The Z80 and Z80N: Processor Overview

To build a ZX Spectrum Next emulator, you need to understand the processor at its heart. This chapter covers the Zilog Z80 architecture and the Z80N extensions specific to the Next - not as a complete tutorial, but as a focused overview of what matters for emulation. We’ll look at registers, addressing modes, instruction categories, and the new Z80N opcodes that make the Next more than just a faster Spectrum.

The Z80: A 1976 Design That Refused to Die

The Zilog Z80 debuted in 1976 as an enhanced, binary-compatible version of Intel’s 8080. While Intel moved on to the 8086 and beyond, the Z80 found a home in everything from arcade games to home computers to industrial controllers. By the time the ZX Spectrum shipped in 1982, the Z80 was already considered mature - yet here we are in the 2020s, still building machines around this architecture.

Why? Because the Z80 hit a sweet spot: powerful enough to be useful, simple enough to understand completely. You can hold the entire instruction set in your head (well, most of it). The architecture makes sense. There are no hidden microcode layers, no speculative execution, no cache coherency protocols. What you see is what you get, and what you get is enough to build surprisingly sophisticated software.

The Z80N in the ZX Spectrum Next is a cycle-accurate recreation implemented in FPGA, with carefully chosen extensions that add modern conveniences without breaking the fundamental character of the original design. It’s still recognizably a Z80, just with some quality-of-life improvements that would have been impossible in 1976.

Core Architecture: What Makes a Z80 a Z80

Before diving into instructions, you need to understand what you’re working with: the Z80’s internal architecture. Registers, flags, and addressing modes form the foundation everything else builds on.

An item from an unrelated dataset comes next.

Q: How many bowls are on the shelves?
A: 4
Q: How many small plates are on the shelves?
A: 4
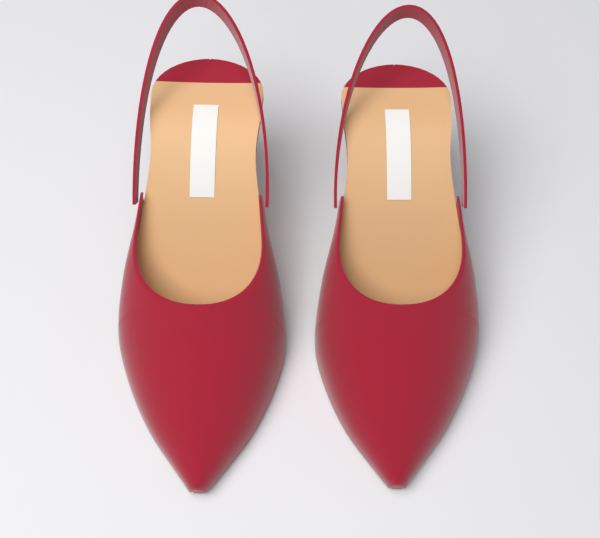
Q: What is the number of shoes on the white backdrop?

The Register Set: More Than It Looks

The Z80 has an unusual register architecture: it appears to have only seven 8-bit registers (A, B, C, D, E, H, L) plus the accumulator… but these are actually two complete sets that you can swap with a single instruction (EX AF,AF' or EXX). This gives you:

Main register set:

A (accumulator): Primary register for arithmetic, logic, and I/O
F (flags): Status bits (zero, carry, sign, etc.) - not directly accessible
BC, DE, HL: Three 16-bit register pairs (can be used as 8-bit or 16-bit)
- HL is special - most operations treat it as “the” pointer register

Alternate register set:

A', F': Alternate accumulator and flags
BC', DE', HL': Alternate versions of the register pairs

Why the duplicates? Fast context switching. Writing interrupt handlers? Swap to the alternate set with EX AF,AF' and EXX, do your work, swap back. No pushing/popping dozens of bytes on the stack. It’s beautifully efficient when you need it, but many programs never touch the alternate set.

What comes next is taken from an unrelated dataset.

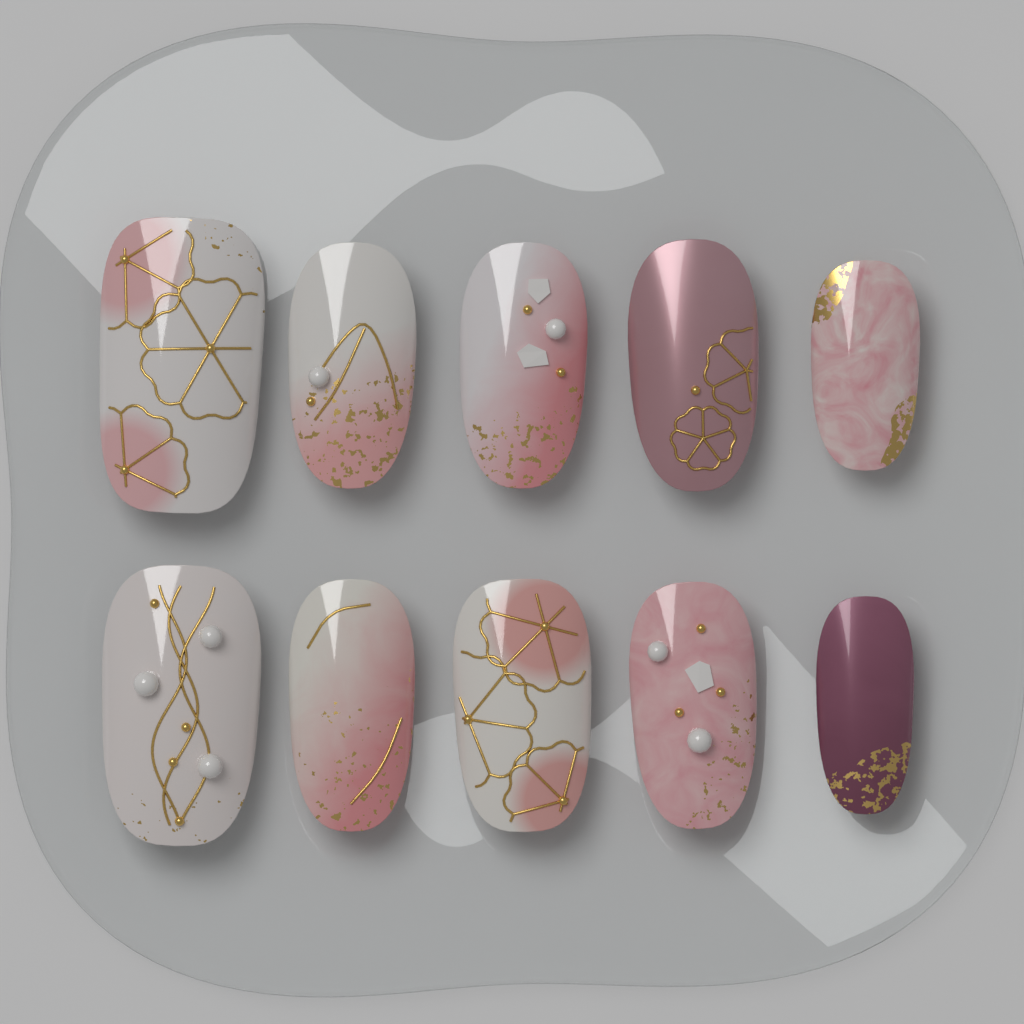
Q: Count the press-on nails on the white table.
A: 10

Special purpose registers:

IX, IY: 16-bit index registers for displacement addressing
SP: Stack pointer (grows downward from high memory)
PC: Program counter (where execution currently is)
I: Interrupt vector register (high byte for IM2 mode)
R: Memory refresh counter (increments each instruction, used for DRAM refresh)

The Flags: How the CPU Remembers What Just Happened

The F register contains status flags that reflect the result of the last operation:

Z (Zero): Set if result was zero
C (Carry): Set if arithmetic generated a carry or borrow
S (Sign): Reflects bit 7 of result (negative if set, treating values as signed)
P/V (Parity/Overflow): Means parity for logical ops, overflow for arithmetic
N (Add/Subtract): Set if last operation was a subtraction (used by DAA)
H (Half-carry): Carry from bit 3 to bit 4 (also used by DAA for BCD math)

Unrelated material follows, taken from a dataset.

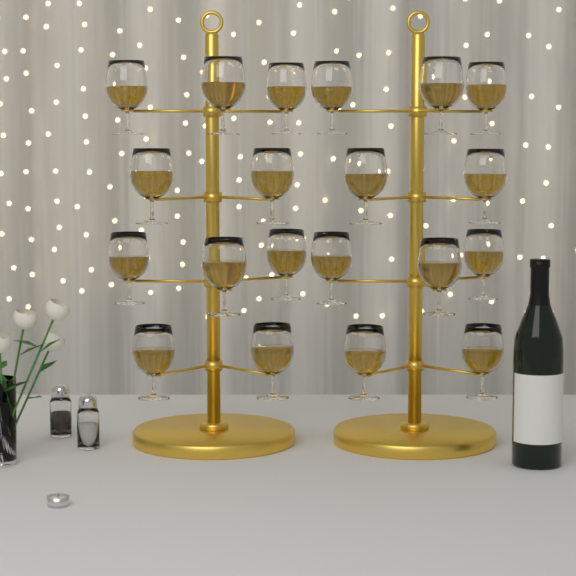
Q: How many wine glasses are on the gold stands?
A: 20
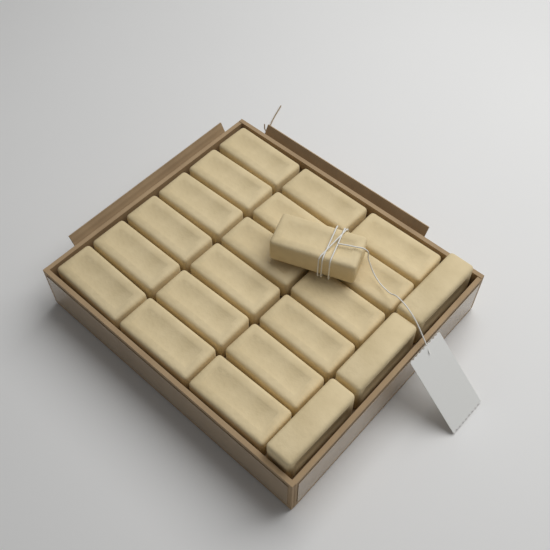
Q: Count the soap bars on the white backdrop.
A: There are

BCD (Binary Coded Decimal): A numbering system where each byte represents two decimal digits (0-99), with 0x00-0x09 valid in each nibble. The DAA instruction converts after addition/subtraction to maintain BCD format. Used in calculators and financial software where decimal precision matters more than speed.

Conditional jumps and calls test these flags: JP Z,label, CALL NC,subroutine, etc. The flags update automatically after most arithmetic and logical operations, but not after loads or bit operations.

Memory Addressing: 16 Bits of Reach

The Z80 has a 16-bit address bus, giving it a 64KB address space (0x0000 to 0xFFFF). That’s it - no banking, no segments, no MMU from the CPU’s perspective. When later systems needed more memory (like the Spectrum 128K or Next’s 2MB), they added external hardware to page different memory banks into the Z80’s view.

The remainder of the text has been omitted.